## Exercise inputs:

++++++++++++++++++++

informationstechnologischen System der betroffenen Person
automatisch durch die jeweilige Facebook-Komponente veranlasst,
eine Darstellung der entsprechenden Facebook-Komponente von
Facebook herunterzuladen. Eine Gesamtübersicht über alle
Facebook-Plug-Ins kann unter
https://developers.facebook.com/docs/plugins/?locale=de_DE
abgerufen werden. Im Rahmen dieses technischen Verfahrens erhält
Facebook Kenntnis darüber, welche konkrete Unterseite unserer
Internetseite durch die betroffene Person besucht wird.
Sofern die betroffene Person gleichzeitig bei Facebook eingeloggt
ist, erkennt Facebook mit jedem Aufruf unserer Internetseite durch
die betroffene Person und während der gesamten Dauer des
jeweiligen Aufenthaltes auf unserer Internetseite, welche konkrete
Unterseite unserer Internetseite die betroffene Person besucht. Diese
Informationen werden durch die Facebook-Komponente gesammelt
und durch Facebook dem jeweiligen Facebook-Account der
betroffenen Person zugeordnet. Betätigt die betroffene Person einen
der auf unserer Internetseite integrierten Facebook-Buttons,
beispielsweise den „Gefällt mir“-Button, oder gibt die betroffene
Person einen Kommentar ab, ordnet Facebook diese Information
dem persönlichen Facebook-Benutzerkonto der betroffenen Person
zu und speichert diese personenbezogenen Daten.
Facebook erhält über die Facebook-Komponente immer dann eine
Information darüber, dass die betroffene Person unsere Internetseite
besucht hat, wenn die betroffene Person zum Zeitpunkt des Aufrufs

++++++++++++++++++++

## Assigned task:
Return every line of the material in which the word "besucht" is found.

## Solution to the exercise:
Internetseite durch die betroffene Person besucht wird.
Unterseite unserer Internetseite die betroffene Person besucht. Diese
besucht hat, wenn die betroffene Person zum Zeitpunkt des Aufrufs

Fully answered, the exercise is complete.